Dataset items:
****

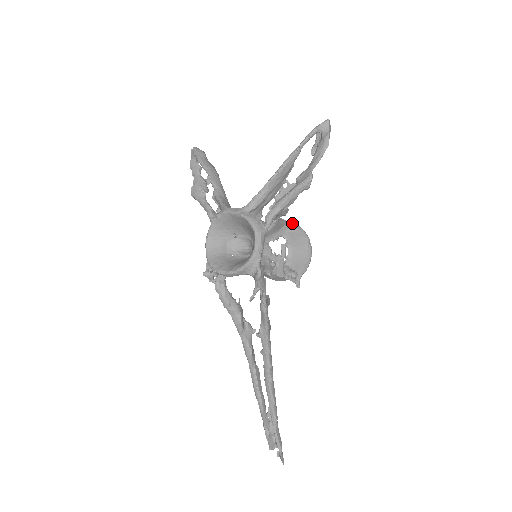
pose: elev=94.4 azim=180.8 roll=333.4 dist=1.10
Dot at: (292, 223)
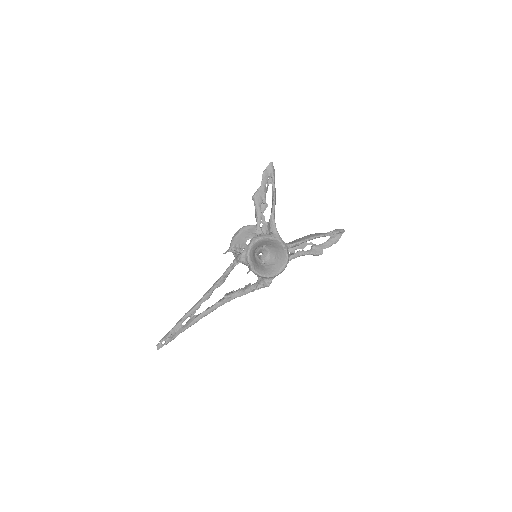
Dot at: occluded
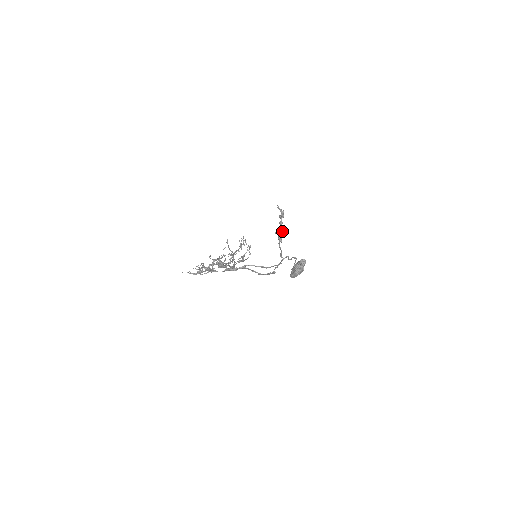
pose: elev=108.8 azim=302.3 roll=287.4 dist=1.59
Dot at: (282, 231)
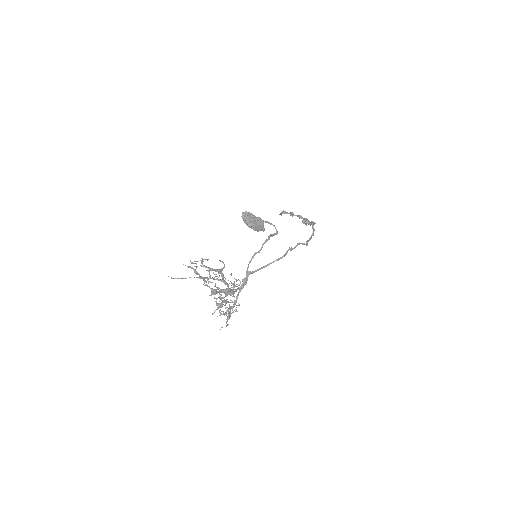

****

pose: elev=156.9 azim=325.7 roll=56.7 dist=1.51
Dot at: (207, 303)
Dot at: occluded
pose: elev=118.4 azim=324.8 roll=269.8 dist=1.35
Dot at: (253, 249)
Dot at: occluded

****

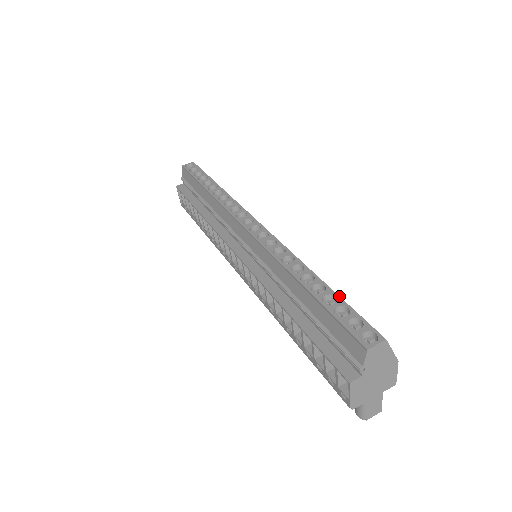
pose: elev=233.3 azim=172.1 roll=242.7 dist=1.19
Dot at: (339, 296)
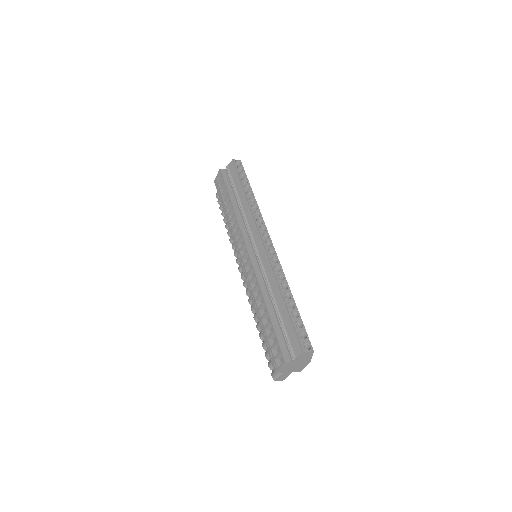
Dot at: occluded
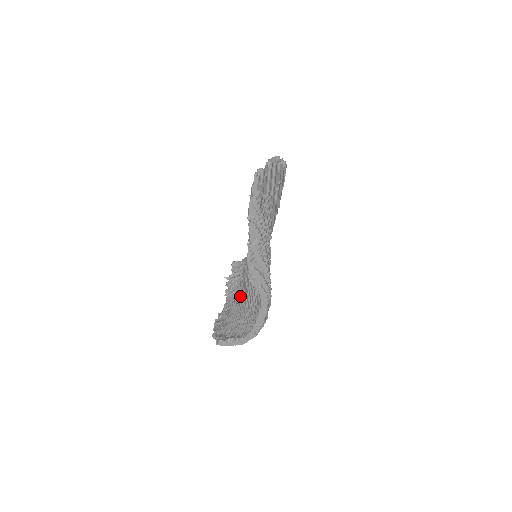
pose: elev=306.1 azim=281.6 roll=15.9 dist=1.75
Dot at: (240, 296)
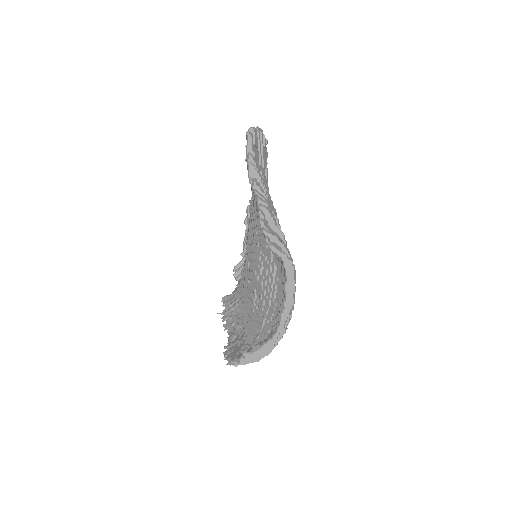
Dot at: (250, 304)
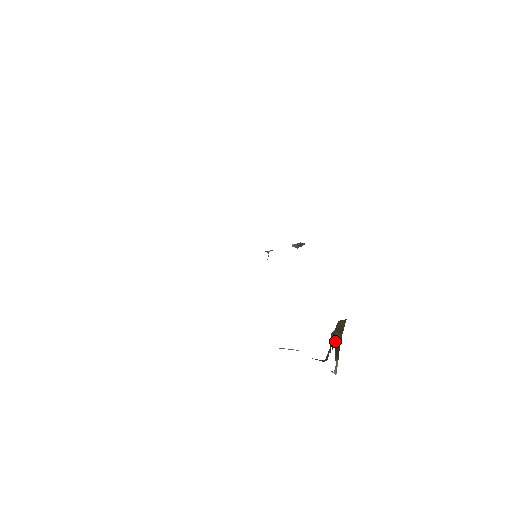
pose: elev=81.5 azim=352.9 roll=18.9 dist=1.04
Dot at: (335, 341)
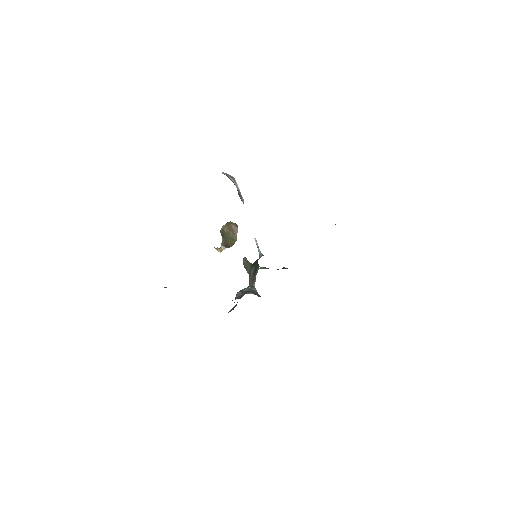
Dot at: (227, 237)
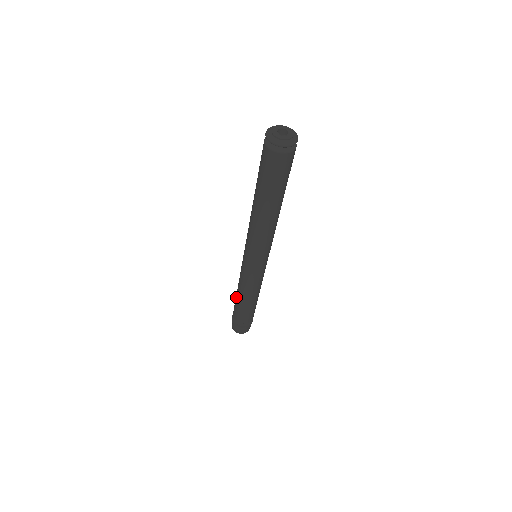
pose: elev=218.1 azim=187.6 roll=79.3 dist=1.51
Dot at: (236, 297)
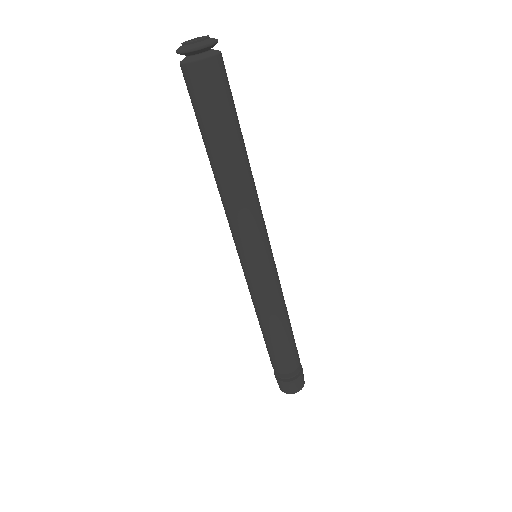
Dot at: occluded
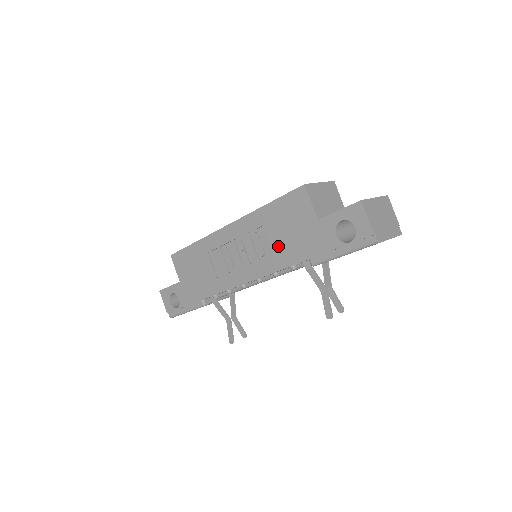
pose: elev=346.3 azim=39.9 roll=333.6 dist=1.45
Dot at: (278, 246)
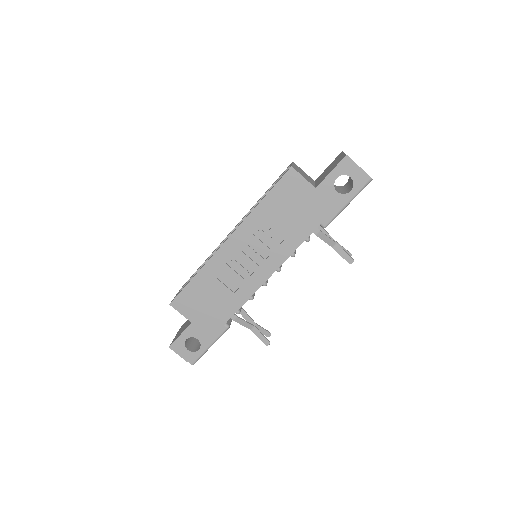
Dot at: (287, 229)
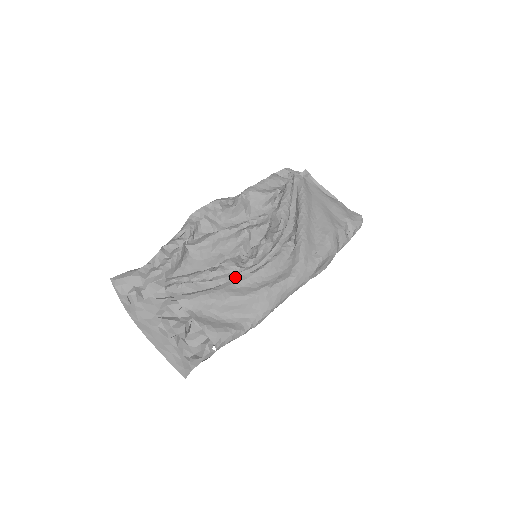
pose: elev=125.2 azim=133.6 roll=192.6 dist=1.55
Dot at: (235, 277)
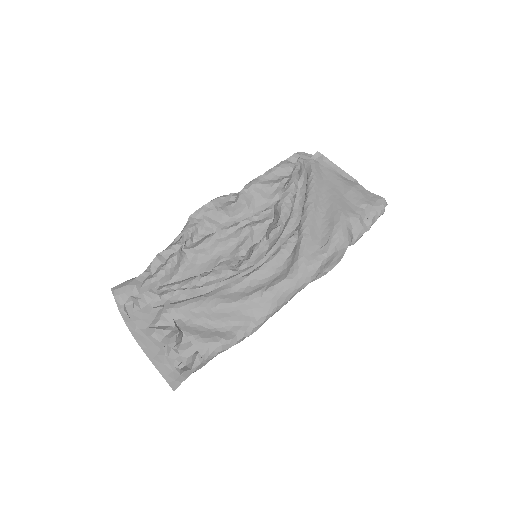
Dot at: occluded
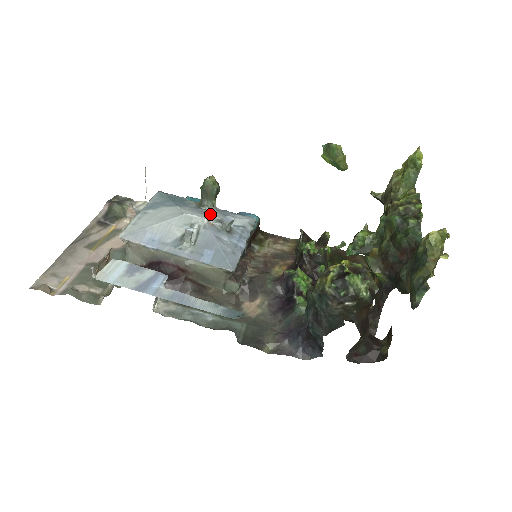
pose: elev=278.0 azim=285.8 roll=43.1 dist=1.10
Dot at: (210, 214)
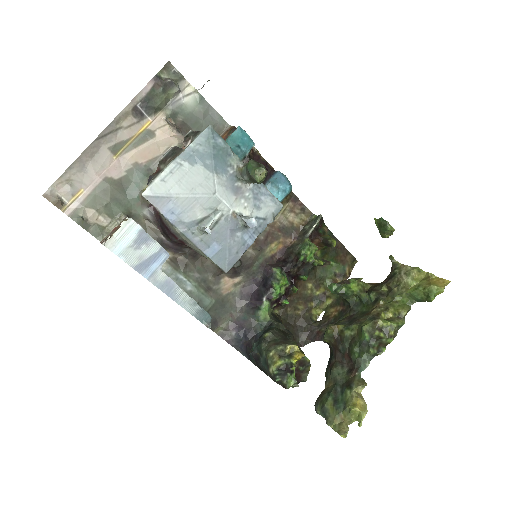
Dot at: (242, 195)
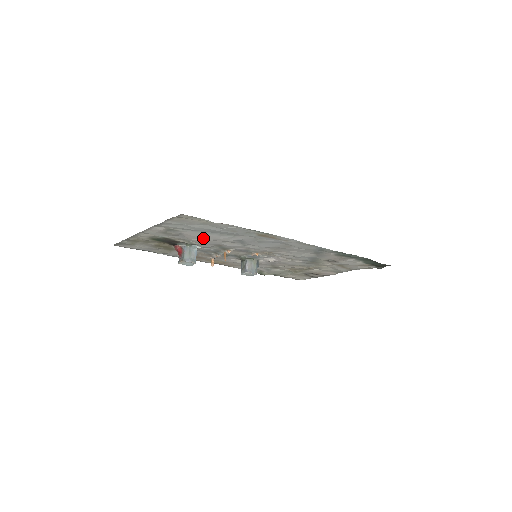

****

● **Exercise details**
Quote the lines from the one containing "pose: elev=218.1 azim=187.6" to the one containing "Dot at: (242, 195)", both included. Leave the pictures out.

● **Expected output**
pose: elev=218.1 azim=187.6 roll=79.3 dist=1.51
Dot at: (236, 297)
Dot at: occluded
pose: elev=346.3 azim=39.9 roll=333.6 dist=1.45
Dot at: (278, 246)
Dot at: (287, 229)
pose: elev=125.2 azim=133.6 roll=192.6 dist=1.55
Dot at: (235, 277)
Dot at: occluded
pose: elev=278.0 azim=285.8 roll=43.1 dist=1.10
Dot at: (210, 214)
Dot at: (242, 195)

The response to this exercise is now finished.